Tauranga “short changed” by commission appointment
Commissioners are set to take over Tauranga City Councillors’ responsibilities in February, but with so few details about the appointments, questions remain over how the public will still be able to engage with the decision-making process.
People and engagement general manager Susan Jamieson says it's too early to give definitive answers about whether the commissioners will be as readily available to the public as councillors are.
She says the commissioners will determine what the community engagement process will look like.
The appointments will be announced in early February and they take up their roles on February 8.
Councillors’ mobile numbers and emails are on the council website and councillor Kelvin Clout says they are effectively open to the public all hours of the day and night.
He is contacted up to 20 times a week, with a lot of this requiring follow up with council staff or connecting people in the community.
Kelvin doesn’t agree with the appointment of commissioners and says it is a step too far.
“To replace all of the elected members with unelected bureaucrats is a backward step for local democracy.”
One of his biggest concerns is people won’t have the same level of access to the commissioners and they might not be Tauranga-based.
He says because the commissioners are unelected, they’re not as accountable to the voters.
“I think the community will be really short changed.”
The commission will still be required to abide by the Local Government Act, so meetings will be open to the public and formal consultation processes will continue.

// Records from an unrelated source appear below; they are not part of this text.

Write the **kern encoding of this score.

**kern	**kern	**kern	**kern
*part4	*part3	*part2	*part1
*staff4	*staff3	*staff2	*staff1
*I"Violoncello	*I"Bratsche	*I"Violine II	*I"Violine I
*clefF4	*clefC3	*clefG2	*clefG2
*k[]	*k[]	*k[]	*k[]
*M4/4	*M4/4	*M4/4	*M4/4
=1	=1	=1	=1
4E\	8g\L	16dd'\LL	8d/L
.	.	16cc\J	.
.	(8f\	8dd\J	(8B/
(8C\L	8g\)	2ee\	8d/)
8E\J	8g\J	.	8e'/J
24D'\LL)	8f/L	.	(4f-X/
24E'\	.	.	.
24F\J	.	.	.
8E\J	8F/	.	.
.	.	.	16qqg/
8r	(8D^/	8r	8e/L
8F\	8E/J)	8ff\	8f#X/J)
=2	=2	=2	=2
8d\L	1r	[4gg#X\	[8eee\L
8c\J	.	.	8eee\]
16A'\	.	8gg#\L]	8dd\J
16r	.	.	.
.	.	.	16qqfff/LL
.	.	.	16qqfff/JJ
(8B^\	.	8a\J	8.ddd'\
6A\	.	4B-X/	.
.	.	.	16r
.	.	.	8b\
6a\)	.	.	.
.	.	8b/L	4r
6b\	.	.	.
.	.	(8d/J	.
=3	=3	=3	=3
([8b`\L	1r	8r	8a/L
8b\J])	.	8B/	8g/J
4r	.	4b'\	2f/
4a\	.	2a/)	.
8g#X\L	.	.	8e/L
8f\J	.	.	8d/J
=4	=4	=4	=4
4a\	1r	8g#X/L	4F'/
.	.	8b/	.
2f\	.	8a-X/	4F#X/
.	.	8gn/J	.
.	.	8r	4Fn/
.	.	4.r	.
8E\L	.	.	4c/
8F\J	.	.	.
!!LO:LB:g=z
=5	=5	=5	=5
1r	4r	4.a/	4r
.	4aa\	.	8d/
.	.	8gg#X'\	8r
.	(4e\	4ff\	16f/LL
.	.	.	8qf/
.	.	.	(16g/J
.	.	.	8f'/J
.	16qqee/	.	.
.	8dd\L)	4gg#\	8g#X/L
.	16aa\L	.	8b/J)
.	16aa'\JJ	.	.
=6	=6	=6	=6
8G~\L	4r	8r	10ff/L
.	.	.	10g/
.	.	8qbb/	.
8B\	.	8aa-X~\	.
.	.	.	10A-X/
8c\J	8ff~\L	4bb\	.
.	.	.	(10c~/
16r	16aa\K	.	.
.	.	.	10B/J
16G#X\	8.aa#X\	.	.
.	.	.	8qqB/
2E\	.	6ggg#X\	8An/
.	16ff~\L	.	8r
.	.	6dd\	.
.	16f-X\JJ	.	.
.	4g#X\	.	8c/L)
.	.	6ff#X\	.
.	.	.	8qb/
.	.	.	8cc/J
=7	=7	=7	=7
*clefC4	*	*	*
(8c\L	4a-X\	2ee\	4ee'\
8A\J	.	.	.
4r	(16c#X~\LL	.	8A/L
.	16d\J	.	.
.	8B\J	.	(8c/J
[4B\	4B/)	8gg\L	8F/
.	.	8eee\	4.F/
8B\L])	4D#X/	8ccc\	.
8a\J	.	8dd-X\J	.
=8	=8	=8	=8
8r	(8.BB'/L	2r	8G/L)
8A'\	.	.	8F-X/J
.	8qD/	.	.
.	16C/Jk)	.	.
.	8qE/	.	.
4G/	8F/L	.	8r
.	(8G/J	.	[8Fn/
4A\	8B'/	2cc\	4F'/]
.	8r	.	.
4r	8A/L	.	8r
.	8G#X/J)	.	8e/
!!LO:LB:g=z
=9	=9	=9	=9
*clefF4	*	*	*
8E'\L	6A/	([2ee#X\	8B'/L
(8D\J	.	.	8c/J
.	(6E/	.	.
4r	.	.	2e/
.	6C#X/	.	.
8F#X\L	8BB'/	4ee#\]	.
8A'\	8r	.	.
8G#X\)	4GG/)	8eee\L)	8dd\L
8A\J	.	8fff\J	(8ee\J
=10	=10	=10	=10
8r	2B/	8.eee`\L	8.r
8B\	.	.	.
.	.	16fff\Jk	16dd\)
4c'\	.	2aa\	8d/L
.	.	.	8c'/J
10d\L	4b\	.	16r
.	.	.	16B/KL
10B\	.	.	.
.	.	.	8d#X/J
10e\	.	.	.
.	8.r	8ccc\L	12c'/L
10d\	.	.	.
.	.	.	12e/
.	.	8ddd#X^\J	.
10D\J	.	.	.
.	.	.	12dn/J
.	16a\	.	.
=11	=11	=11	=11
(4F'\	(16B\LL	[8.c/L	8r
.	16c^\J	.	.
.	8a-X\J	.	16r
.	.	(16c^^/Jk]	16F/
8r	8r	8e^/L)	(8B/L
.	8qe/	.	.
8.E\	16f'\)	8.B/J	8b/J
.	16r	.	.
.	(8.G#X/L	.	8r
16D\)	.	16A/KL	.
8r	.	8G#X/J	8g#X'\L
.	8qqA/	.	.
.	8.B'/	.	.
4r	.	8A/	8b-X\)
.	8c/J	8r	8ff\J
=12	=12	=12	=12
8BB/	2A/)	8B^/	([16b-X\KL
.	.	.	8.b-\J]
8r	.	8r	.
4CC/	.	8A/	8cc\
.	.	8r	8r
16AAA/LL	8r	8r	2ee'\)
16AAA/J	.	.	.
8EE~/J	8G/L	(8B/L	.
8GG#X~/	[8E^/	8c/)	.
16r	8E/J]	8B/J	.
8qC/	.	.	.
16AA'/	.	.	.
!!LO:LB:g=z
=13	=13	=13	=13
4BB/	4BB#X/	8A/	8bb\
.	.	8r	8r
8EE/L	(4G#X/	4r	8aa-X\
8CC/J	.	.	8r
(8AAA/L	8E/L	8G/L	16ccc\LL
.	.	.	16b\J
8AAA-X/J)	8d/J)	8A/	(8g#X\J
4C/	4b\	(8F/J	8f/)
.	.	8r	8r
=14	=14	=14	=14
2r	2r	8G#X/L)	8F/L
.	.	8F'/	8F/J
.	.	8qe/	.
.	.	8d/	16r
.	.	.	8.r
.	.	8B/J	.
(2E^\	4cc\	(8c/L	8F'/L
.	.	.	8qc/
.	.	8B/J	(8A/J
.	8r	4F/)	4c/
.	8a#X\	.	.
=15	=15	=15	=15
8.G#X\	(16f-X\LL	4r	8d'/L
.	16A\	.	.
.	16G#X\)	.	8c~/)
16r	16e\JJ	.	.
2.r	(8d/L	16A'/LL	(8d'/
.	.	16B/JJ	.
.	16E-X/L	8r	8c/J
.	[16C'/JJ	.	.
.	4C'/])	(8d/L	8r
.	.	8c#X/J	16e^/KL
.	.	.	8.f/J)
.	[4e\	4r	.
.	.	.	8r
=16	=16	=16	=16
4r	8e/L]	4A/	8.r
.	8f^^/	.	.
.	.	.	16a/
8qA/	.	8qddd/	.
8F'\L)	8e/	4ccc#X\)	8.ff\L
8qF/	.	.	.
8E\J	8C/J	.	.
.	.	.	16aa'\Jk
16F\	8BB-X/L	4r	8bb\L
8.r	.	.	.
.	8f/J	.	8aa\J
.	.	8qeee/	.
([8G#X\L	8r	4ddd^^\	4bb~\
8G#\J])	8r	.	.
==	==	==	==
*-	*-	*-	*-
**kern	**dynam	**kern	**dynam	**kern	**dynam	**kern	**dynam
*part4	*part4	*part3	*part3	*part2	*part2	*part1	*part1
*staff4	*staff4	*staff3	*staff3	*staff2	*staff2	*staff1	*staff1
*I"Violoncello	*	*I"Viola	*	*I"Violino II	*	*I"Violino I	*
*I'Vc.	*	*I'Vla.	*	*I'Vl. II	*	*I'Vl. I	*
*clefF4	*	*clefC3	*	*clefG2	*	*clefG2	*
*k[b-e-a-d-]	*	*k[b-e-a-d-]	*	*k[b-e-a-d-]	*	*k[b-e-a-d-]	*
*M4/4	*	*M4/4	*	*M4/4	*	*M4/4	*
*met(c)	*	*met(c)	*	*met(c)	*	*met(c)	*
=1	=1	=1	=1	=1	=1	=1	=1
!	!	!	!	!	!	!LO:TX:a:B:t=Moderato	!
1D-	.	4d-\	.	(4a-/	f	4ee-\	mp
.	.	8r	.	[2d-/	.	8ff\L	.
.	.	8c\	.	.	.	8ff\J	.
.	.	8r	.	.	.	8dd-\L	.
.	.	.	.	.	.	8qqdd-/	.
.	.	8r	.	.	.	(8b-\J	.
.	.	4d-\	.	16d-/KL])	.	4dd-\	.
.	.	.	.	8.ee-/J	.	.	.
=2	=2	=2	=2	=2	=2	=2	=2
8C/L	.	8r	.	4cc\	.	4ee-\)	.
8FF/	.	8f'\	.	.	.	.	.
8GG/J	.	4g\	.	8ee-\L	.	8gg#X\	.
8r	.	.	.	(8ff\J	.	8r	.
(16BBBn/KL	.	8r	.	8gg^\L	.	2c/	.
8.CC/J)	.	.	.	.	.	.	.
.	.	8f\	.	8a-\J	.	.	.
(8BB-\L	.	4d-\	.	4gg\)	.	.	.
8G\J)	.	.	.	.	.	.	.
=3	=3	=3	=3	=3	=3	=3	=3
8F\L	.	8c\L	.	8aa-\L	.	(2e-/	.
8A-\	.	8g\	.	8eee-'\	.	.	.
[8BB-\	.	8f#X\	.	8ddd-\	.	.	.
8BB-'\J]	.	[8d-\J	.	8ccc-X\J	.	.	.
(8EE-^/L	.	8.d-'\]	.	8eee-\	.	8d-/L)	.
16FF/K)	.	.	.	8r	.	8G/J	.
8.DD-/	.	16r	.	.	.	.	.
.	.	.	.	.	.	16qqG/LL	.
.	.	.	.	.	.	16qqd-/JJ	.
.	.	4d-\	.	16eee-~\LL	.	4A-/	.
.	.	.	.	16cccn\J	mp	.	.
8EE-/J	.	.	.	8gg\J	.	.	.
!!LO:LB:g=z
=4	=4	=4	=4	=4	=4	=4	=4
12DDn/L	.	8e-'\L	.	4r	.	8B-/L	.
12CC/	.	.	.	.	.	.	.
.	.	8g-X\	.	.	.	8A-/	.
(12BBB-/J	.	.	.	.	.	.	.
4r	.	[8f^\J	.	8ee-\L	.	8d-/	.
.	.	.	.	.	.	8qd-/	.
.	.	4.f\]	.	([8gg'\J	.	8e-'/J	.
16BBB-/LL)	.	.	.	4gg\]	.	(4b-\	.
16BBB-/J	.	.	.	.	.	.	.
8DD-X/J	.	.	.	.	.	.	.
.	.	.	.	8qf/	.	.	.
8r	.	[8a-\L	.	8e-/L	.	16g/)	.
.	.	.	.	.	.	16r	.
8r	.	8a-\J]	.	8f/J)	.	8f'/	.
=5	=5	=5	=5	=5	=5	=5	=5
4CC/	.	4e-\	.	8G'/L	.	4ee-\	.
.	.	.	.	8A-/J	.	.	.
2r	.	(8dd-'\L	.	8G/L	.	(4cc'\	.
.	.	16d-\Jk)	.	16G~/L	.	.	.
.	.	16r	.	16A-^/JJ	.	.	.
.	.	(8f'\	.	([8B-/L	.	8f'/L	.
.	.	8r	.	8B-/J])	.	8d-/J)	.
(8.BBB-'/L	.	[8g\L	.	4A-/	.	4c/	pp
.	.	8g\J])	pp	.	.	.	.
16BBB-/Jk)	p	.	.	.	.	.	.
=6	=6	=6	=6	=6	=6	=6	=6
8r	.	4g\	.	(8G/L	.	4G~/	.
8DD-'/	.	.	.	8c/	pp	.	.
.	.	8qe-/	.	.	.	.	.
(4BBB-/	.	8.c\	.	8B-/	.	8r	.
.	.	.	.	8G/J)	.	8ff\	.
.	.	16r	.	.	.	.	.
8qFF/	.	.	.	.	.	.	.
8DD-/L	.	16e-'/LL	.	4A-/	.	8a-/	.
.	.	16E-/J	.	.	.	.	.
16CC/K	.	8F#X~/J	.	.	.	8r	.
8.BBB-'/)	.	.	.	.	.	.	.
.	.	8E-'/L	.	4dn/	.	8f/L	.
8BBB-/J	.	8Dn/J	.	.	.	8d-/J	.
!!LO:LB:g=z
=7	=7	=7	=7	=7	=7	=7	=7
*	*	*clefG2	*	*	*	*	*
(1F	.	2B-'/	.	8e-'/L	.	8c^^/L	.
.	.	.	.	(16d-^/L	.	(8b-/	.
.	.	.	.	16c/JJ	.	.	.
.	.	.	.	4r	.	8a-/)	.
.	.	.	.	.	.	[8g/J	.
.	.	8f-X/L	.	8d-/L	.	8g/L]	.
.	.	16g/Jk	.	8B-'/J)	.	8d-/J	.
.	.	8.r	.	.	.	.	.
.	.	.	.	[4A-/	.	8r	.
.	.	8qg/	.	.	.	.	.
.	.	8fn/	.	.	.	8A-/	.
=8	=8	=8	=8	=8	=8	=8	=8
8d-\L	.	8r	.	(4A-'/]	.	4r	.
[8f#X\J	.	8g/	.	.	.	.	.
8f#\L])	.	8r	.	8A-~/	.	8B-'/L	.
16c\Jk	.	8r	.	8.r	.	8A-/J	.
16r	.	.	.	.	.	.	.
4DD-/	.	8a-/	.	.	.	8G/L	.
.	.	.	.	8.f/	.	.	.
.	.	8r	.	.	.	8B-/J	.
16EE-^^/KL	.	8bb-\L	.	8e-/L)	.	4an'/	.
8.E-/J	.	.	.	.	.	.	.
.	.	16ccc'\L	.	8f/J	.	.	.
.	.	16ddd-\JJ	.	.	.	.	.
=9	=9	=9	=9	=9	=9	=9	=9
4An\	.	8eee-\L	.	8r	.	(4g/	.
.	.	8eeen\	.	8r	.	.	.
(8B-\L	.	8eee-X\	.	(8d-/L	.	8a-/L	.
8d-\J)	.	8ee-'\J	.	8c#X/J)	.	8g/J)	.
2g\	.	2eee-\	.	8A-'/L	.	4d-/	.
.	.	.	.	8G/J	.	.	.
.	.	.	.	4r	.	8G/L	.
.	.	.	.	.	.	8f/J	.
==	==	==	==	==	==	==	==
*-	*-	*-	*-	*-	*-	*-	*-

Susan says as part of the commissioner appointment process, the Minister of Local Government Nanaia Mahuta made it clear that she expects a high level of community engagement and will be seeking to appoint people with strong relationship-building capabilities who can quickly develop the confidence of the community.
In December, Mahuta announced a commission will be appointed saying council had not presented sufficient evidence on how it would address its problems.
“I consider a commission to be necessary to deliver the strategic leadership that the council and city needs.”
Last year, councillor Jako Abrie and Mayor Tenby Powell resigned, citing dysfunction amongst the councillors and calling for commissioners to be appointed.
Until the appointments on February 8, councillors remain in their roles and can be contacted. Any operational matters or information requests should be dealt with by council.